*Written instruction a:* According to the page extract about delivering signals in hardware single step, what gets the variable counter set to 5?

===== Page extract

[3/8] Deliver signal in hardware single step

Message ID 1457088276-1170-4-git-send-email-yao.qi@linaro.org
State New, archived
Headers

Commit Message

Yao Qi March 4, 2016, 10:44 a.m. UTC
  GDBserver doesn't deliver signal when stepping over a breakpoint even
hardware single step is used.  When GDBserver started to step over
(thread creation) breakpoint for mutlit-threaded debugging in 2002 [1],
GDBserver behaves this way.

This behaviour gets trouble on conditional breakpoints on branch to
self instruction like this,

   0x00000000004005b6 <+29>:	jmp    0x4005b6 <main+29>

and I set breakpoint

$(gdb) break branch-to-self.c:43 if counter > 3

and the variable counter will be set to 5 in SIGALRM signal handler.
Since GDBserver keeps stepping over breakpoint, the SIGALRM can never
be dequeued and delivered to the inferior, so the program can't stop.
The test can be found in gdb.base/branch-to-self.exp.

I can understand why does GDBserver queue signal for software single
step, but I can't figure out a reason we should queue signal for
hardware single step.  With this patch applied, GDBserver forward the
signal to inferior and the program can stop correctly.

[1] PATCH: Multithreaded debugging for gdbserver
    https://sourceware.org/ml/gdb-patches/2002-06/msg00157.html

gdb/gdbserver:

2016-03-04  Yao Qi  <yao.qi@linaro.org>

	* linux-low.c (LWP_SIGNAL_CAN_BE_DELIVERED): Don't deliver
	signal when stepping over breakpoint with software single
	step.
---
 gdb/gdbserver/linux-low.c | 9 +++++----
 1 file changed, 5 insertions(+), 4 deletions(-)

==========
===== Supplied material

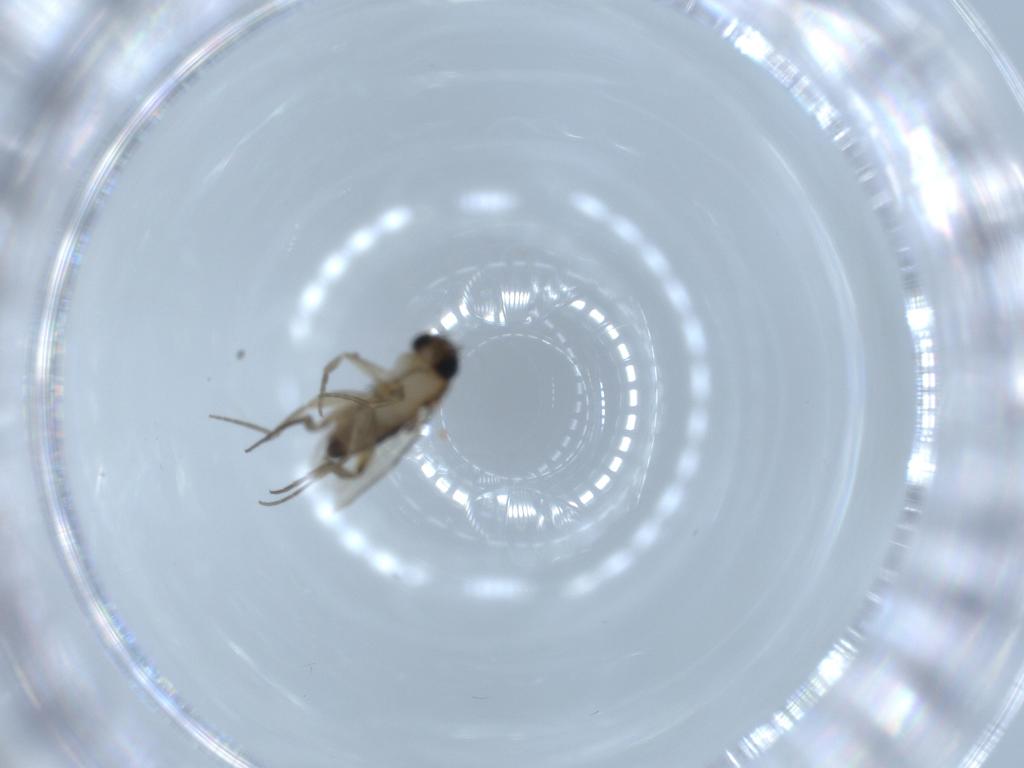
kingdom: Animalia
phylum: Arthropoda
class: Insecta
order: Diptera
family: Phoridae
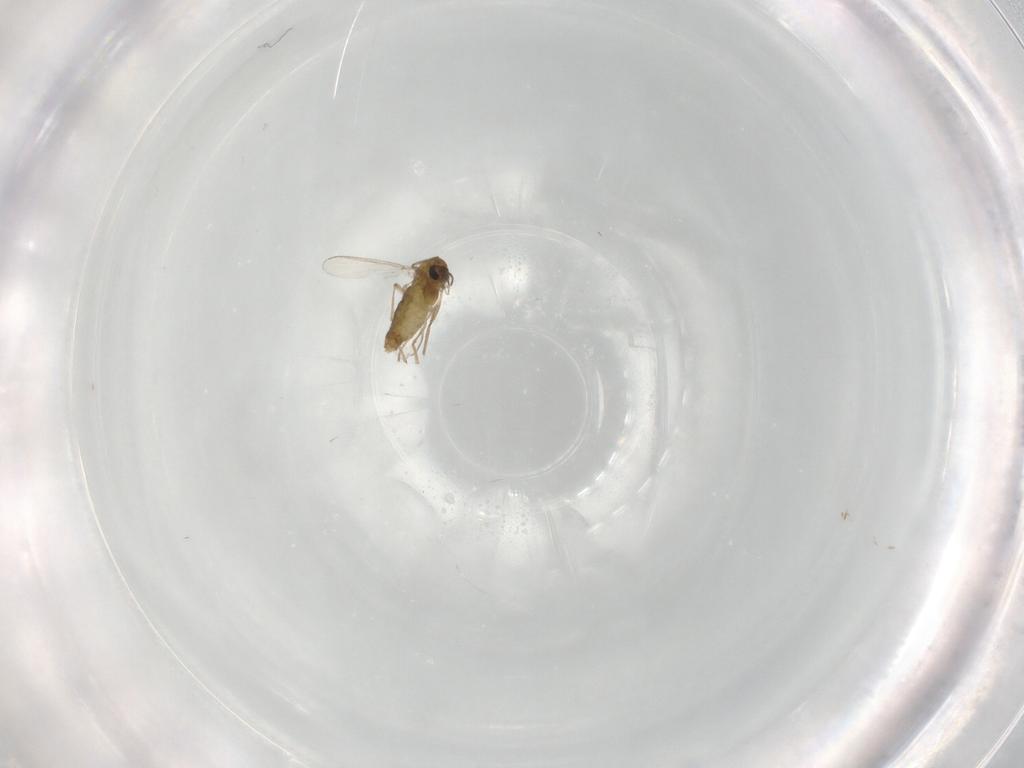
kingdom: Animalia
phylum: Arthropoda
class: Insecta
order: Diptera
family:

==========

*Written instruction b:* Rewrite the data entries above with every "phylum" swapped for "division" and nothing else changed, omitting the pictures.

*Expected answer a:* The SIGALRM signal handler.

*Expected answer b:*
kingdom: Animalia
division: Arthropoda
class: Insecta
order: Diptera
family: Phoridae
kingdom: Animalia
division: Arthropoda
class: Insecta
order: Diptera
family:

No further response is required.